What do stay-at-home moms do all day?

A friend of mine posted an article from the Carolyn Hax column in the Washington Posted to her facebook page. I found it very encouraging.

The letter was from a friend of a new mom and asked, "What do stay-at-home moms do all day? Please no lists of library, grocery store, dry cleaners . . . I do all those things, too, and I don't do them EVERY DAY. I guess what I'm asking is: What is a typical day and why don't moms have time for a call or e-mail?"

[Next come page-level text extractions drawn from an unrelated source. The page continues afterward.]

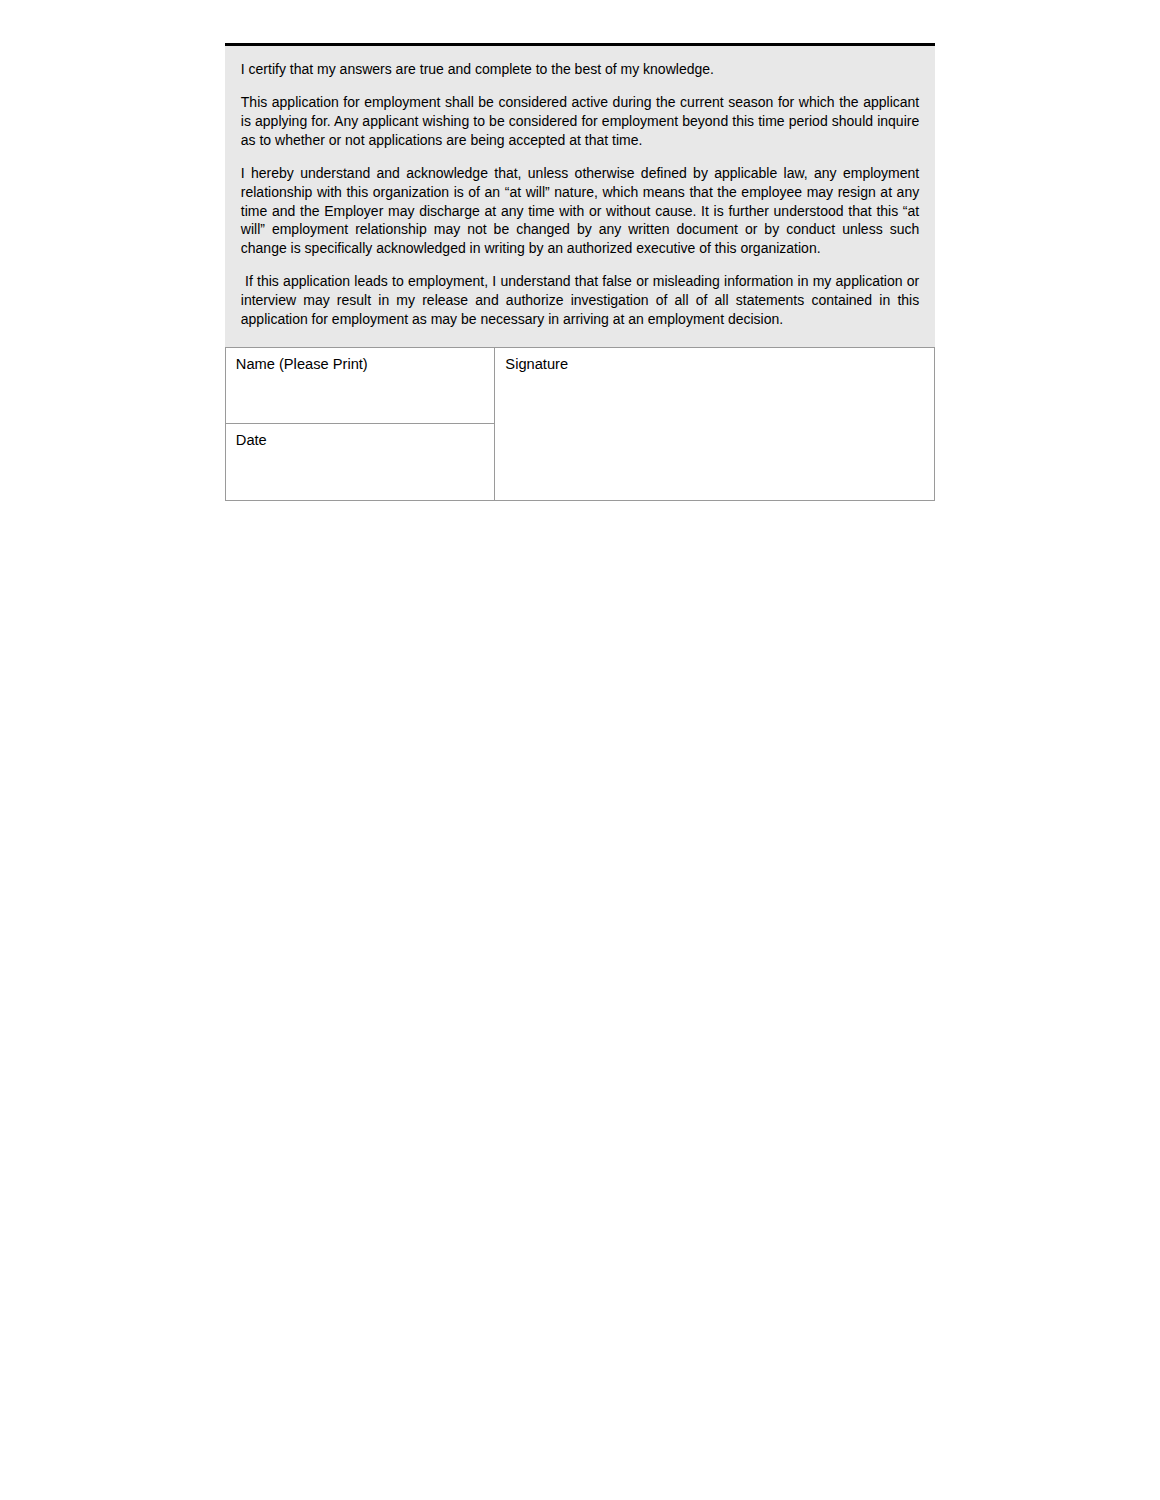I certify that my answers are true and complete to the best of my knowledge.
This application for employment shall be considered active during the current season for which the applicant is applying for. Any applicant wishing to be considered for employment beyond this time period should inquire as to whether or not applications are being accepted at that time.
I hereby understand and acknowledge that, unless otherwise defined by applicable law, any employment relationship with this organization is of an “at will” nature, which means that the employee may resign at any time and the Employer may discharge at any time with or without cause. It is further understood that this “at will” employment relationship may not be changed by any written document or by conduct unless such change is specifically acknowledged in writing by an authorized executive of this organization.
If this application leads to employment, I understand that false or misleading information in my application or interview may result in my release and authorize investigation of all of all statements contained in this application for employment as may be necessary in arriving at an employment decision.
| Name (Please Print) | Signature |
| Date |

As I look around me at the end of an exhausting day and see nothing but mess I have often asked myself the same thing. I wonder, "What did I do today? I didn't get around to the dishes, the floors, the laundry, nothing. Why then, am I SO exhausted?" It's days like this that I so often feel like I've failed as a wife and mother.

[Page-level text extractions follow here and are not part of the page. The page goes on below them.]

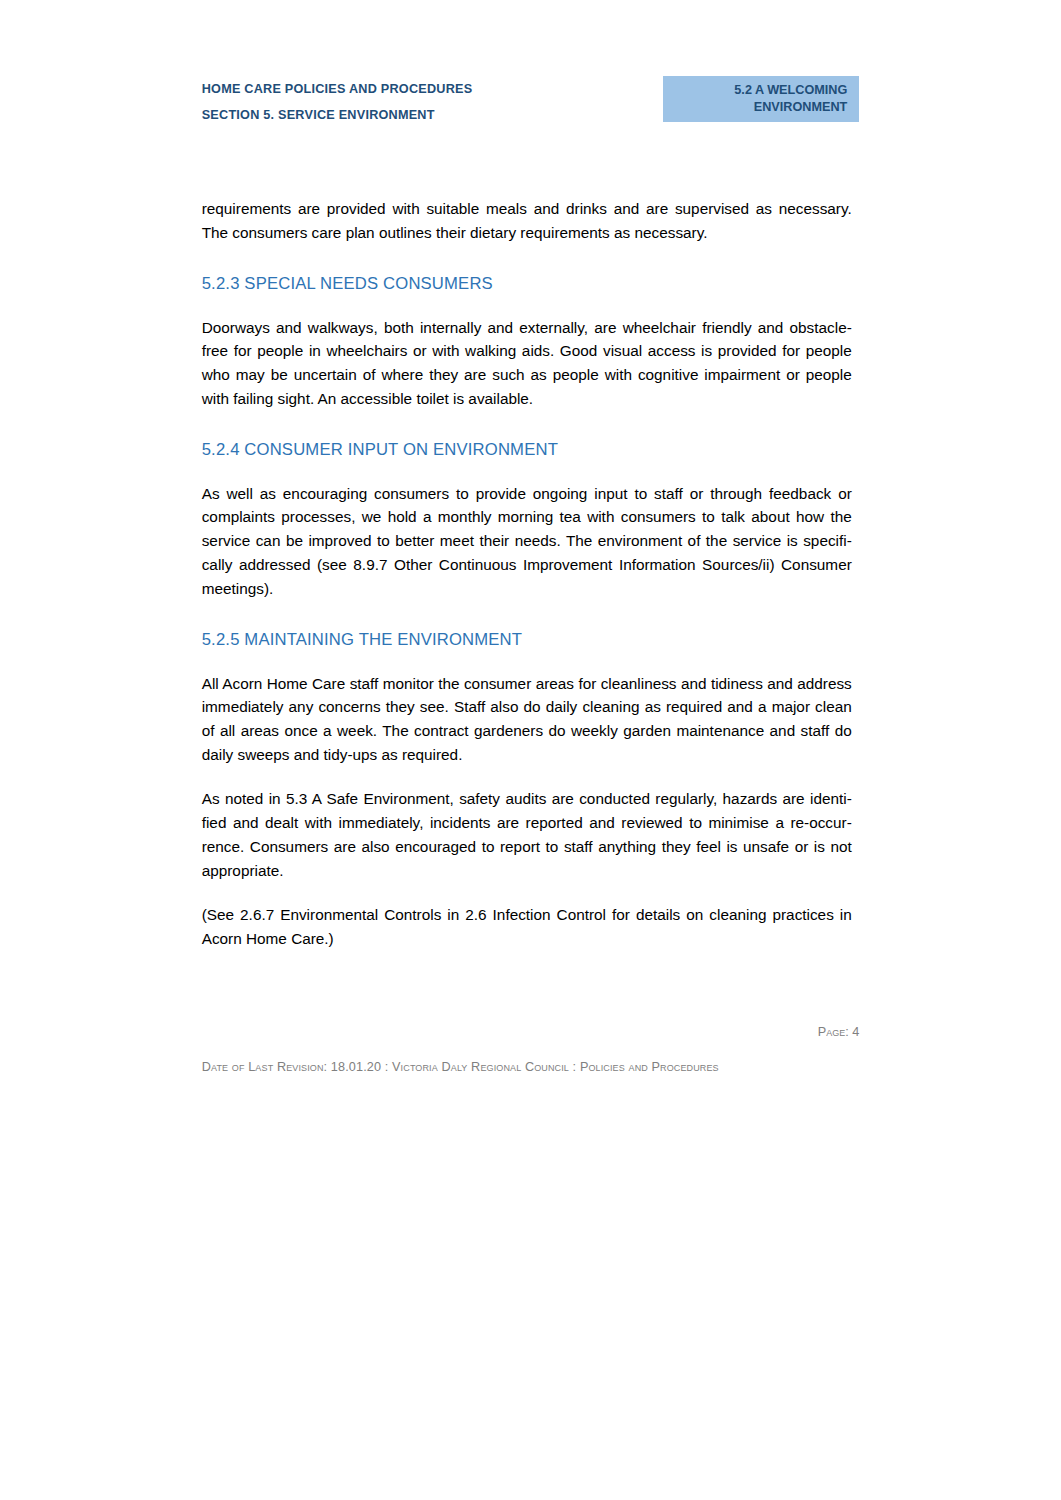Home Care Policies and Procedures
Section 5. Service Environment
5.2 A Welcoming Environment
requirements are provided with suitable meals and drinks and are supervised as necessary. The consumers care plan outlines their dietary requirements as necessary.
5.2.3 SPECIAL NEEDS CONSUMERS
Doorways and walkways, both internally and externally, are wheelchair friendly and obstacle-free for people in wheelchairs or with walking aids. Good visual access is provided for people who may be uncertain of where they are such as people with cognitive impairment or people with failing sight. An accessible toilet is available.
5.2.4 CONSUMER INPUT ON ENVIRONMENT
As well as encouraging consumers to provide ongoing input to staff or through feedback or complaints processes, we hold a monthly morning tea with consumers to talk about how the service can be improved to better meet their needs. The environment of the service is specifically addressed (see 8.9.7 Other Continuous Improvement Information Sources/ii) Consumer meetings).
5.2.5 MAINTAINING THE ENVIRONMENT
All Acorn Home Care staff monitor the consumer areas for cleanliness and tidiness and address immediately any concerns they see. Staff also do daily cleaning as required and a major clean of all areas once a week. The contract gardeners do weekly garden maintenance and staff do daily sweeps and tidy-ups as required.
As noted in 5.3 A Safe Environment, safety audits are conducted regularly, hazards are identified and dealt with immediately, incidents are reported and reviewed to minimise a re-occurrence. Consumers are also encouraged to report to staff anything they feel is unsafe or is not appropriate.
(See 2.6.7 Environmental Controls in 2.6 Infection Control for details on cleaning practices in Acorn Home Care.)
Page: 4
Date of Last Revision: 18.01.20 : Victoria Daly Regional Council : Policies and Procedures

Carolyn answers like this: "When you have young kids, your typical day is: constant attention, from getting them out of bed, fed, clean, dressed; to keeping them out of harm's way; to answering their coos, cries, questions; to having two arms and carrying one kid, one set of car keys, and supplies for even the quickest trips, including the latest-to-be-declared-essential piece of molded plastic gear; to keeping them from unshelving books at the library; to enforcing rest times; to staying one step ahead of them lest they get too hungry, tired or bored, any one of which produces the kind of checkout-line screaming that gets the checkout line shaking its head.
It's needing 45 minutes to do what takes others 15.
It's constant vigilance, constant touch, constant use of your voice, constant relegation of your needs to the second tier.
It's constant scrutiny and second-guessing from family and friends, well-meaning and otherwise. It's resisting constant temptation to seek short-term relief at everyone's long-term expense.
It's doing all this while concurrently teaching virtually everything -- language, manners, safety, resourcefulness, discipline, curiosity, creativity. Empathy. Everything.
It's also a choice, yes. And a joy. But if you spent all day, every day, with this brand of joy, and then, when you got your first 10 minutes to yourself, [you might want] to be alone with your thoughts instead of calling a good friend."

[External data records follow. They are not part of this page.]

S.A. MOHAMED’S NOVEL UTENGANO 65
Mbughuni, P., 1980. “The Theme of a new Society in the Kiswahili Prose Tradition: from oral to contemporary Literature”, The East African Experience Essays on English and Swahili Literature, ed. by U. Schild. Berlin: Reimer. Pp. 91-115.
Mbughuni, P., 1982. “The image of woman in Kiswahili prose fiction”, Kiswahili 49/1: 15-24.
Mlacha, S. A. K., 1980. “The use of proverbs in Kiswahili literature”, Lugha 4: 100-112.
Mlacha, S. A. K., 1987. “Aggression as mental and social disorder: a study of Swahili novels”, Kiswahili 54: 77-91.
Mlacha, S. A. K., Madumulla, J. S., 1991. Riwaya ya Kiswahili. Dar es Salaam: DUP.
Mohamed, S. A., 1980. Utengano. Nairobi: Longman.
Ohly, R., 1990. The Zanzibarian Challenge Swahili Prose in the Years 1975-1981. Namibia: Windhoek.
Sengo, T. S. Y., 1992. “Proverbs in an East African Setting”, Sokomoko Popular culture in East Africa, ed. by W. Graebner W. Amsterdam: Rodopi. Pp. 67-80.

In short, it's everything that you don't see. Everything that I don't see. Even though this is what I'm doing all day every day, at the end of the day, I'm looking around to SEE what I did that day and getting down on myself when it LOOKS like I've done nothing. I needed this put into words that I could see right in front of me to pick me up, encourage me, and remind me that even if no one can SEE the labors of my day, it was the most important work I could have done that day.


1 comment:

  1. LOVED this. I get so down on myself, knowing that I've done "nothing," knowing my husband is coming home to a messy house (again!)and still feeling completely deserving of an escape (or a massage!). I'm loving the posts this wonderful article is generating. Thanks for posting about yours!